> _What you have to do_: In the opinion piece below, what single axis does Israel remain stuck along?

> _Given passage_:
Haaretz Nov. 25, 2013

Oil and the soul of the nation
By Yitzhak Laor

Israel has nothing to offer except its apocalyptic arsenal, but even that has no strategic value without the Americans - and their interest is in oil.

Excerpts:
Yes, one can burn up a Gaza police officers during roll call, wipe out a neighborhood in Beirut or a village in southern Lebanon, strike children in the West Bank, protect the settlers and jabber about “deterrence.” Not much more than that.

Even the sewing of boots for the Israel Defense Forces isn’t an Israeli matter. During these decades, superpowers have fallen and risen, new economies have risen up, and the global balance of power has shifted. Israel has remained stuck along one axis - to increase the size of the army. And the greater its military power, the less its independence.

If the United States and the West need access to the Iranian market; if indeed the United States is trying to cut its major losses in the current phase of its imperialism, the one that began with the Gulf war in 1991; if France is truly trying to make something out of the leavings of the United States, what does all that have to do with Israel, which has nothing to offer except its apocalyptic arsenal? Nothing. The arsenal has no strategic value without the Americans.

Dataset items:
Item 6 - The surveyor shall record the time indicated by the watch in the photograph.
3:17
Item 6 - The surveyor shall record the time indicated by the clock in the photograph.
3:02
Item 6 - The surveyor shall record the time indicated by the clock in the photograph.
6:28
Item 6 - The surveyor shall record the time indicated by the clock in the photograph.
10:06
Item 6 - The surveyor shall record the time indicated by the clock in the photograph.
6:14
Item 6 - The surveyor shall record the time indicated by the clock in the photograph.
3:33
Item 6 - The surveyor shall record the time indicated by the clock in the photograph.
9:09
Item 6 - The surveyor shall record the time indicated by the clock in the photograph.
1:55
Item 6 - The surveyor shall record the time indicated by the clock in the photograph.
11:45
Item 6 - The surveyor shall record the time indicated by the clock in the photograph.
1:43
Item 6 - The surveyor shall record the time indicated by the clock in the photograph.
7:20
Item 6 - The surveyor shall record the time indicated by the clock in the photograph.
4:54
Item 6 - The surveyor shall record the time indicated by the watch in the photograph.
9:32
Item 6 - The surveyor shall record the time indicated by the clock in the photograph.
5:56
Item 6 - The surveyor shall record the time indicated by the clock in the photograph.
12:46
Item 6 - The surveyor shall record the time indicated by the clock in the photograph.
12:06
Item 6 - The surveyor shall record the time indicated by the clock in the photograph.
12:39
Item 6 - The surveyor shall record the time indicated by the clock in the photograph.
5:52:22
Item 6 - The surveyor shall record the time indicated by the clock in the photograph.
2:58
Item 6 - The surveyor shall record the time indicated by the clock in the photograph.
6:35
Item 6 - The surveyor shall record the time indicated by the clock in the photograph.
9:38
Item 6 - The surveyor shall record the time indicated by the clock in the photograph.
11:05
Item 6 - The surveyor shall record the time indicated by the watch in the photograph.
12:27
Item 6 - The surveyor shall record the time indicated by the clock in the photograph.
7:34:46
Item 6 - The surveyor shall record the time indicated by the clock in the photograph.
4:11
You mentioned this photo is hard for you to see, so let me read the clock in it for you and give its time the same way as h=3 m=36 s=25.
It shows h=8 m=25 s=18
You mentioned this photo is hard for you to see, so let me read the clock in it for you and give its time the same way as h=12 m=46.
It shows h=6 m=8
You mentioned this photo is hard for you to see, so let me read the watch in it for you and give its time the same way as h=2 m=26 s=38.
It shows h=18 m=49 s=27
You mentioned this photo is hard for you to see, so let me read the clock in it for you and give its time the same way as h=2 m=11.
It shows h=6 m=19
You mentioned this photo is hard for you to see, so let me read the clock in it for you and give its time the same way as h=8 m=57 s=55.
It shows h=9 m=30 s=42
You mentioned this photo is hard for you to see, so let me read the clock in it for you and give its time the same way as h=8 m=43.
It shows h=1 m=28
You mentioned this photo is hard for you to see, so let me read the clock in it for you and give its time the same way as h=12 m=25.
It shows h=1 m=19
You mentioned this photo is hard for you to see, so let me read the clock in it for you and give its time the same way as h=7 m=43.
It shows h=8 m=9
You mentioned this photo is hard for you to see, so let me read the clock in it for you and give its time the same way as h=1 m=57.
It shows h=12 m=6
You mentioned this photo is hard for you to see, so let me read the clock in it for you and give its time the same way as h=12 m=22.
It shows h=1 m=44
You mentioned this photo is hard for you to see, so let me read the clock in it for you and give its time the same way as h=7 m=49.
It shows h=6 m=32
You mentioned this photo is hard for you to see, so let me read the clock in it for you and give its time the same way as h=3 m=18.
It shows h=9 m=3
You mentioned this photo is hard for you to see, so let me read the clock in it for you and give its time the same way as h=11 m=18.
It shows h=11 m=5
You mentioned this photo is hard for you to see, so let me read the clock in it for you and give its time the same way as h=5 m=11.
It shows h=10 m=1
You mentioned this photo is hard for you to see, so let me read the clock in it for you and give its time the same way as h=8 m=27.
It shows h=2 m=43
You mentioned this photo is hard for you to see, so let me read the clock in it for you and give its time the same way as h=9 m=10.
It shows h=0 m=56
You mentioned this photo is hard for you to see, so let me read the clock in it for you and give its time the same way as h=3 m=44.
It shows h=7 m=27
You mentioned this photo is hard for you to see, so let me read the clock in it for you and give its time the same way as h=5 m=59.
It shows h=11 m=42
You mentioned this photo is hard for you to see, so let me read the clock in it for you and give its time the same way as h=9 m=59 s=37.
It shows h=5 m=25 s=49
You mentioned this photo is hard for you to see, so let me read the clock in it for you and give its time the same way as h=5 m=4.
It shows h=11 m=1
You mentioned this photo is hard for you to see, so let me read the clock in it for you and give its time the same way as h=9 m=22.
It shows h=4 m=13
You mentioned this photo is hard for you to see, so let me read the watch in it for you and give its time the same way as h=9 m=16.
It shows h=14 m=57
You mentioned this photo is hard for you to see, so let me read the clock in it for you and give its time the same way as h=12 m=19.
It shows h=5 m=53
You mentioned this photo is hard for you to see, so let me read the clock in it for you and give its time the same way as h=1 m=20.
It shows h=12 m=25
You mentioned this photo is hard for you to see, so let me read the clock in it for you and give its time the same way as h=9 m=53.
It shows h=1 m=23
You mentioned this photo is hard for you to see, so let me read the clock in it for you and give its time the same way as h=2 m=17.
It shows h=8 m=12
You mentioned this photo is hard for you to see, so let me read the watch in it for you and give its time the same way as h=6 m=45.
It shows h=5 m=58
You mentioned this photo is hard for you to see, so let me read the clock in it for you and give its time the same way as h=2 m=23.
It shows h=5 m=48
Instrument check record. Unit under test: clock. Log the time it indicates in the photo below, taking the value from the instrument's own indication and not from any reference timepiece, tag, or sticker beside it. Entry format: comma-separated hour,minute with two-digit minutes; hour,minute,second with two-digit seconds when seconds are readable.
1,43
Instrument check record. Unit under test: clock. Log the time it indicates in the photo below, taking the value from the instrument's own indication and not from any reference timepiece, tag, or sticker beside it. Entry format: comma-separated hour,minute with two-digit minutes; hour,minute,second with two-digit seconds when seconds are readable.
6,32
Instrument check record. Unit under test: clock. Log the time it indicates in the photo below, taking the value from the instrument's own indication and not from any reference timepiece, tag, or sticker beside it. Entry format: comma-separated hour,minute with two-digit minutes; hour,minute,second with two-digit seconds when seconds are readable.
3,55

> _Result_: Increasing the size of the army.